▶ _Study text_

The selection of these priority countries and one region resulted from a significant process that included reviewing conflict watch lists such as the Fragile States Index backed by evidence-based quantifiable negative and positive indicators and consultations with civil society. The selection process also included evaluating U.S. national security interests and other key criteria, such as strong buy-in from the highest levels at the U.S. missions.
All the countries and one region selected are great opportunities where a new U.S. peacebuilding and conflict prevention strategy can significantly impact preventing and reducing violent conflict and fragility and building sustainable peace. Additionally, priority countries and region will provide key lessons for other conflict-affected and fragile states, and many U.S. missions are already eager to implement them.
In 2022, the Fragile States Index listed Haiti as one of the most worsened countries due to political violence, including the assassination of the President, crippling gang violence and poverty, and humanitarian disasters.4 This year, Haiti’s fragility rank fell to number 11 from 13. Given its proximity to the U.S., large diaspora community, and ongoing migration to the United States, Haiti is vital to the U.S. national interests. Over the years, the U.S. and the international community have conducted multiple stabilization and humanitarian missions that have not resulted in peace and stability in Haiti. However, the GFA offers a new approach that must support citizen security and developing an effective and legitimate government.
Mozambique’s 2022 FSI rank deteriorated from number 22 in 2021 to number 21. Mozambique is experiencing an increasingly violent extremist ISIS-M destabilizing threat in the north that is displacing thousands and impacting infrastructure, including its vital natural gas production.5 Mozambique’s FSI indicator ranks show the most severe levels of stress in Public Services and Demographic Pressures. While the United States is the single largest donor of humanitarian assistance in Mozambique, it is time for a more integrated strategy that targets the causes of increasing violent conflict and extremism.6 Fortunately, the government has publicly acknowledged its willingness to work closely with international partners, which is vital to implementing the GFA and addressing the increased violent conflict and extremism.
Sharing the 21st spot with Mozambique, Libya’s FSI rank improved from #17 in 2021. Unlike Mozambique, Libya’s worst ranks were found in External Intervention and State Legitimacy. However, the current political situation in Libya provides an opening the international community must urgently seize.

▶ _Questions to answer_
1. In the passage on conflict-prevention priority countries, which two FSI indicators show Mozambique's most severe levels of stress?
2. Do these statements agree with the passage on conflict-prevention priority countries? Answer yes or no for each and quote the words of the passage that decide it. (a) Haiti's fragility rank moved from 13 to 11 this year. (b) Libya's worst ranks were in Public Services and Demographic Pressures. (c) The United States gives more humanitarian assistance in Mozambique than any other single donor.
3. Write the next part of the passage on conflict-prevention priority countries, picking up after its last sentence.

▶ _Given data_
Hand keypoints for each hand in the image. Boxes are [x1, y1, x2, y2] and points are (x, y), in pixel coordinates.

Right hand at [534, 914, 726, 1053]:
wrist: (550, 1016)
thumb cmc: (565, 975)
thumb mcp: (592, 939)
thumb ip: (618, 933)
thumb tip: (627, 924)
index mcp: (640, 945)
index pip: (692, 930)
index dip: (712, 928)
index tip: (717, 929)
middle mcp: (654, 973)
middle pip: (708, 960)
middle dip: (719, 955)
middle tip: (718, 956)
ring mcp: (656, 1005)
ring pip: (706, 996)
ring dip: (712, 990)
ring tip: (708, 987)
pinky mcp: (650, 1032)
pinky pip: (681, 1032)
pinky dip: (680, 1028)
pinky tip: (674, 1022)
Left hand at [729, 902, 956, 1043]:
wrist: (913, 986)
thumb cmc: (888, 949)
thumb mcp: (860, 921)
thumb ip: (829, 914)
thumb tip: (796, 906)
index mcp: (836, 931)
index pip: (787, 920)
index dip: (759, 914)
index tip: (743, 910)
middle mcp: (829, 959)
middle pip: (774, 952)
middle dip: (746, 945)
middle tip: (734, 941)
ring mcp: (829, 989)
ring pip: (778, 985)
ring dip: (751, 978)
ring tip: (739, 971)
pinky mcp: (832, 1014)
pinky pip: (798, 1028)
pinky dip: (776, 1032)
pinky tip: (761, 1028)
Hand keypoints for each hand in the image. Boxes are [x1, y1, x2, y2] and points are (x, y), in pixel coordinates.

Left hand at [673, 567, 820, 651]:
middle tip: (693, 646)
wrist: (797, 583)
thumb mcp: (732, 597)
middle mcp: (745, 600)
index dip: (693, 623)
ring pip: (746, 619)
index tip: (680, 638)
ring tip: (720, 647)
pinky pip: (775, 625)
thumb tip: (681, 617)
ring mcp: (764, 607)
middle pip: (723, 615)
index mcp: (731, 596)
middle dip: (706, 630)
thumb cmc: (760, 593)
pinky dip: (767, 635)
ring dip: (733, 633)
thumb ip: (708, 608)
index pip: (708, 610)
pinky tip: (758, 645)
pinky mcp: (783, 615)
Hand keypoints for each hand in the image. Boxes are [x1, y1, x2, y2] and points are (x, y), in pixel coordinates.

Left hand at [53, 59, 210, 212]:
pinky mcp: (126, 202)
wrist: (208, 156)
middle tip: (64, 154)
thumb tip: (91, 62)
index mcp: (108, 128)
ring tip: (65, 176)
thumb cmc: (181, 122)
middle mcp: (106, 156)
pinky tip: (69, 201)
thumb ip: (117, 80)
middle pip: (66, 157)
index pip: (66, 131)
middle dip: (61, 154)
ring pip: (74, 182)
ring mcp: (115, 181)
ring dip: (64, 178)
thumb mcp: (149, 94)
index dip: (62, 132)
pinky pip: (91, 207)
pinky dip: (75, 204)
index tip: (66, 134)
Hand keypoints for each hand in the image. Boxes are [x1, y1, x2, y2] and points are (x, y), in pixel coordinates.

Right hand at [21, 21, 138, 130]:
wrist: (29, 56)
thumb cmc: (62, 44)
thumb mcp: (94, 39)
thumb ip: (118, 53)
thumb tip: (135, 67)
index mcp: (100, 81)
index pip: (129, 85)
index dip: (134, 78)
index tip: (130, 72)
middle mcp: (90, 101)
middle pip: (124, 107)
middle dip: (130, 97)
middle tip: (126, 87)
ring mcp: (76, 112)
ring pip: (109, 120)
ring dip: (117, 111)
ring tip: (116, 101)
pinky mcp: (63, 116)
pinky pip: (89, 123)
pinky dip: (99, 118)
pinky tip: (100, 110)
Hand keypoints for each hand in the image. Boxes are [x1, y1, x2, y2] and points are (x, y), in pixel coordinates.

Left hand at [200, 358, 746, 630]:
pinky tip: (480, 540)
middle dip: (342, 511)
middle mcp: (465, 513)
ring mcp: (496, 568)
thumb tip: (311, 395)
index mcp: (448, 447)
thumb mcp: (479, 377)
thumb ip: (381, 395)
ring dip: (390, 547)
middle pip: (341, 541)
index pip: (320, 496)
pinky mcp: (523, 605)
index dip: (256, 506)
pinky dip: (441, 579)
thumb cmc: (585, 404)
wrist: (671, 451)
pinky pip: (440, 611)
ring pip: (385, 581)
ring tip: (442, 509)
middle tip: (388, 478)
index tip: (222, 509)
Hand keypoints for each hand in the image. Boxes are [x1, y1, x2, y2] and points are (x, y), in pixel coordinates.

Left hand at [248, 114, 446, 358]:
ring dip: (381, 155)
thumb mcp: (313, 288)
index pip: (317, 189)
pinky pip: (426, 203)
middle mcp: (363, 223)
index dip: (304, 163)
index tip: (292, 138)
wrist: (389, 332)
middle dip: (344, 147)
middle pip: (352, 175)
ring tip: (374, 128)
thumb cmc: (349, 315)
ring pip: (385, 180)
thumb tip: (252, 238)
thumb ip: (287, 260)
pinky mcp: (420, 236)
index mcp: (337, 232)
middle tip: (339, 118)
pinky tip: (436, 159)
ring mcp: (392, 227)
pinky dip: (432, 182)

▶ _List of answers_
1. Public Services and Demographic Pressures.

2.
(a) Yes: "This year, Haiti’s fragility rank fell to number 11 from 13."
(b) No: "Libya’s worst ranks were found in External Intervention and State Legitimacy."
(c) Yes: "the United States is the single largest donor of humanitarian assistance in Mozambique"

3.
While Papua New Guinea, listed as #55 on the FSI, was not the most obvious choice for a GFA priority country, it is an excellent case to focus on fragility and prevention. Violent inter-tribal conflict and violence against women threaten stability, along with Economic Inequality and Public Services. Additionally, there are ongoing independence negotiations following the civil war in the Autonomous Region of Bougainville, and the People’s Republic of China’s engagement is growing.
The only region selected is Coastal West Africa which includes Benin, Cote d’Ivôire, Ghana, Guinea, and Togo. This region is experiencing spreading violent extremism from the Sahel and Lake Chad Basin.8 Additionally, the recent military coup in Guinea is evidence of increasing instability. It shows the need to address the causes of violent extremism early, including political fragility, to prevent violent extremism from gaining a foothold in this region.
The selection of the priority countries and region moves the work of the GFA out of theory and into practice, but major work lies ahead. First, Congress must fund the GFA over 10 years at the full authorized amount $200 million each year. To ensure successful 10-year strategies in these priority countries and region and hopefully all conflict-affected and fragile states in the future, it cannot be business as usual. The U.S. government still must request Congress to address the challenges that could impede successfully implementing the GFA, such as earmarks, procurement constraints, and staffing challenges. It is also critical the U.S. government use the exceptional tools at its disposal, including the Fragile States Index and other evidence-based conflict watch lists, to monitor progress and failure and learn the lessons and adapt the strategies in real-time. We know conflict is not static and linear, nor should strategies and approaches be.